The molecular basis of cognitive flexibility
Application deadline: 23 November 2018
Start date: October 2019
Research theme: Neuroscience and Mental Health
Cognitive flexibility is a key aspect of learning and refers to the ability to alter responding in reaction to a changing environment. Deficits in cognitive flexibility are associated with disorders such as schizophrenia, autism and OCD. Although the neural circuitry is understood well (involving the cortico-striatal regions) the molecular basis of cognitive flexibility remains understudied.
Change in the expression of many genes is critical for synaptic plasticity, but to date there has been no systematic analysis of changes in gene expression during the course of cognitive flexibility.
Project aims and method
This project will address this by asking: What are the gene expression changes that underpin cognitive flexibility, and are they enriched for genes that contribute to schizophrenia and/or autism?
We can measure cognitive flexibility using reversal learning paradigms that assess the attentional and inhibitory processes needed to switch efficiently from a pre-potent correct response to a previously incorrect response.
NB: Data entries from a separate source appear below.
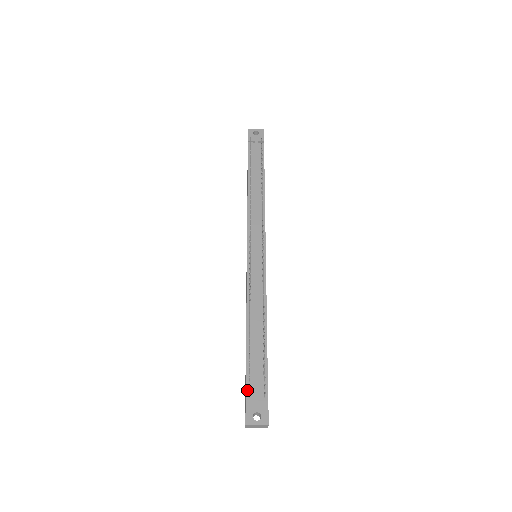
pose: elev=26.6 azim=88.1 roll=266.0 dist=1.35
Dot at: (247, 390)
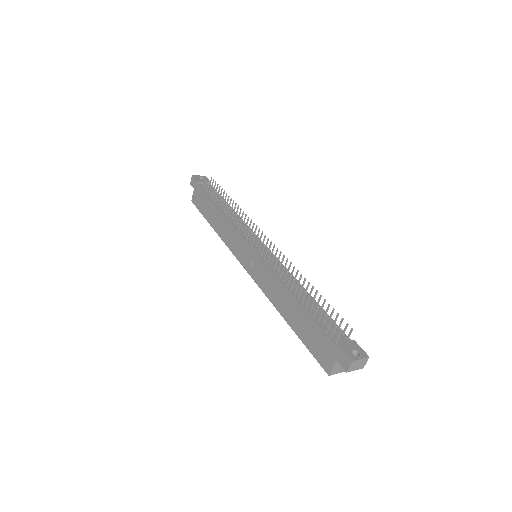
Dot at: (331, 338)
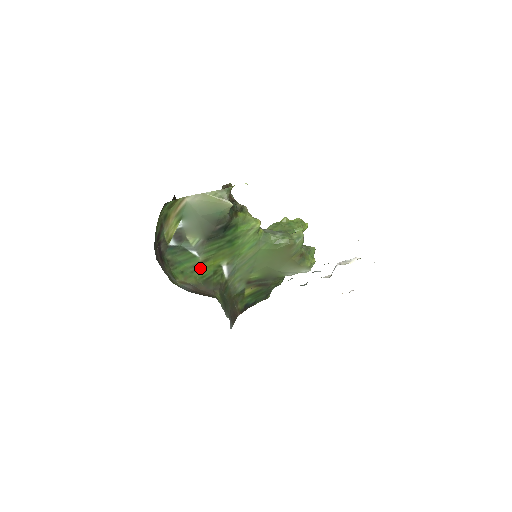
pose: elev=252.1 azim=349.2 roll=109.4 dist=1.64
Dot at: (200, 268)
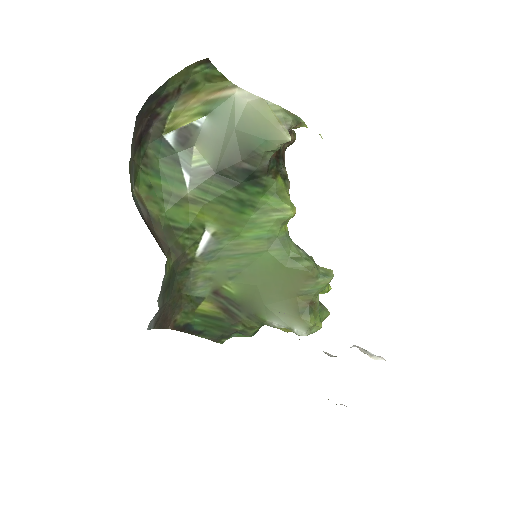
Dot at: (177, 204)
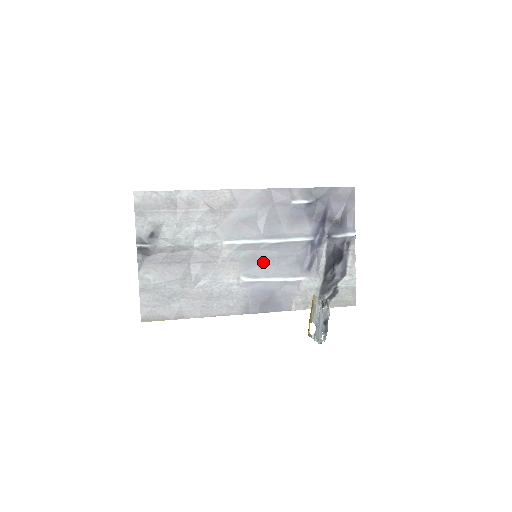
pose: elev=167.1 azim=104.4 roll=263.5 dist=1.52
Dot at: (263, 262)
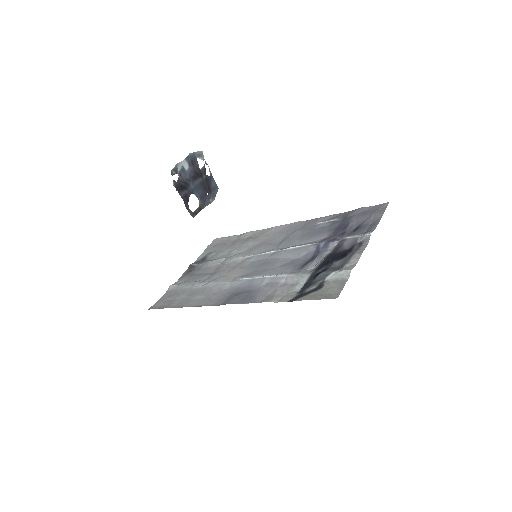
Dot at: (264, 267)
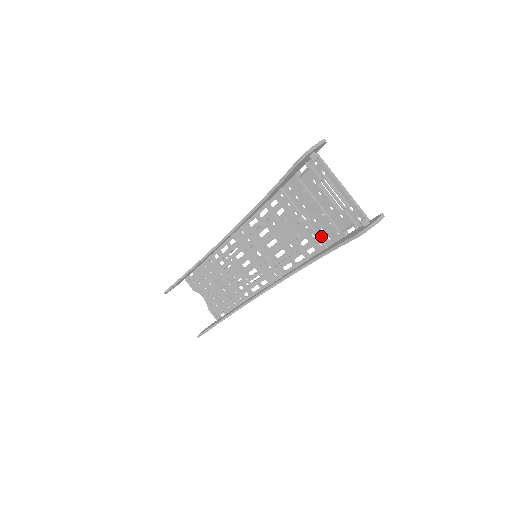
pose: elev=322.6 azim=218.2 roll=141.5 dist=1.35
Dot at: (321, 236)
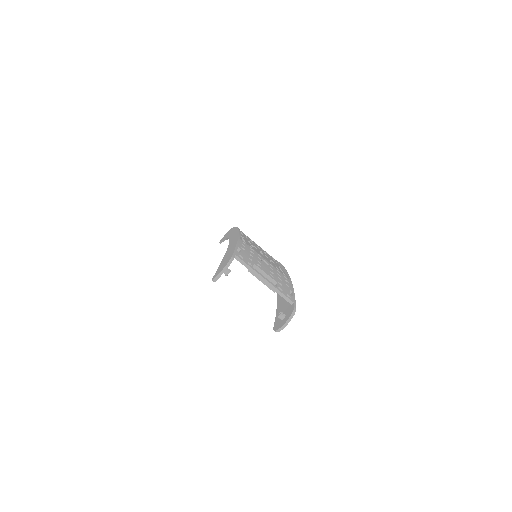
Dot at: occluded
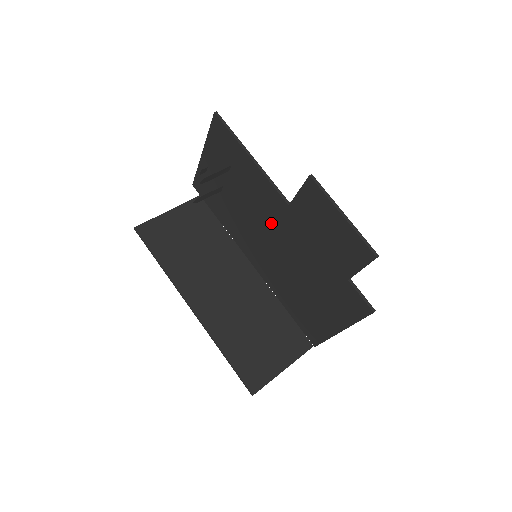
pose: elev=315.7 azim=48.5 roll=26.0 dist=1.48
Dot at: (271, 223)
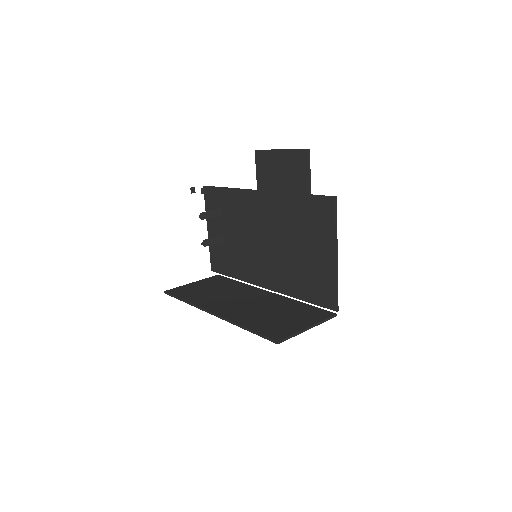
Dot at: (257, 223)
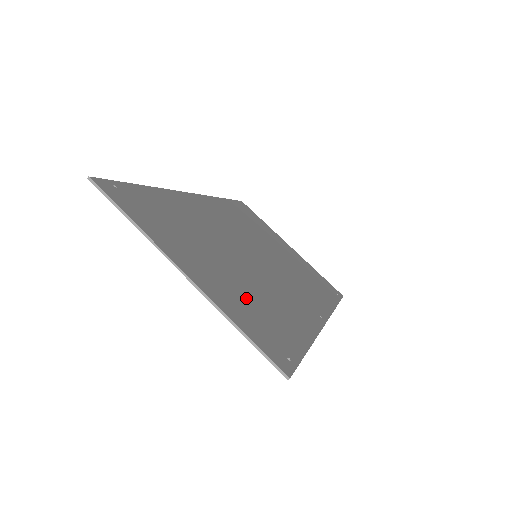
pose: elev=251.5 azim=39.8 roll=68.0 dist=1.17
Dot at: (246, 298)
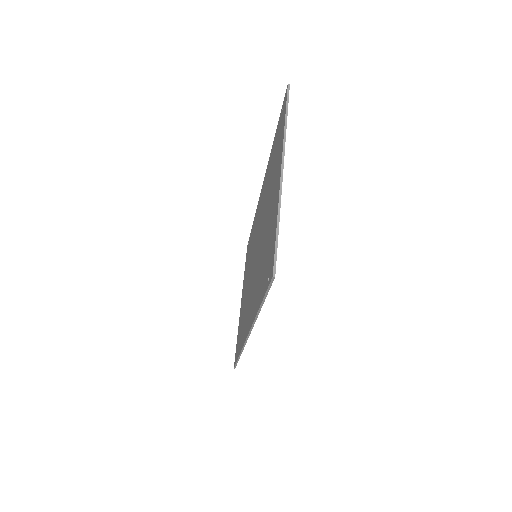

Subjects learn to associate a reward with a correct response and avoid an incorrect one. Once acquisition is reached (i.e. peak correct choice), the contingencies are reversed, meaning the incorrect response is now correct, and the correct response is now incorrect. Immediately following reversal, a subject’s score is close to 0% correct, but over the course of reversal learning behaviour adapts as the previous correct responding is inhibited, and previously incorrect responding is disinhibited. Then new learning occurs and correct responding eventually reaches acquisition levels again (re-acquisition).
RNA-seq data will be obtained from rats in key brain regions (nucleus accumbens, medial dorsal striatum, medial prefrontal cortex, orbitofrontal cortex) at critical periods of reversal learning:
- At acquisition (>85% correct);
- After the first reversal session (~0% correct);
- At chance responding (50% correct);
- At re-acquisition (>85% correct).
This will generate a differentially expressed gene set (DEG-set) of which we can ask questions about changes in gene expression between:
- acquisition and first reversal;
- first reversal and 50% responding;
- first acquisition and re-acquisition.
The DEG-set will also be explored using over-representation analysis of gene functional annotations (e.g. GO ontology terms) to see whether expression changes converge on specific biological pathways. Gene co-expression network strategies such as Weighted Gene Co-expression Network Analysis (WGCNA), will be applied to detect any relationship between sets of genes and gene regulatory networks in the cortico-striatal systems.
Finally, you will further interrogate their data by examining the link between reversal learning, and schizophrenia and autism. Using the large genomic datasets available within the MRC CNGG they will examine whether the reversal learning DEG-sets are enriched for genetic risk factors contributing to schizophrenia and autism.
Dr Araxi Urrutia, University of Bath.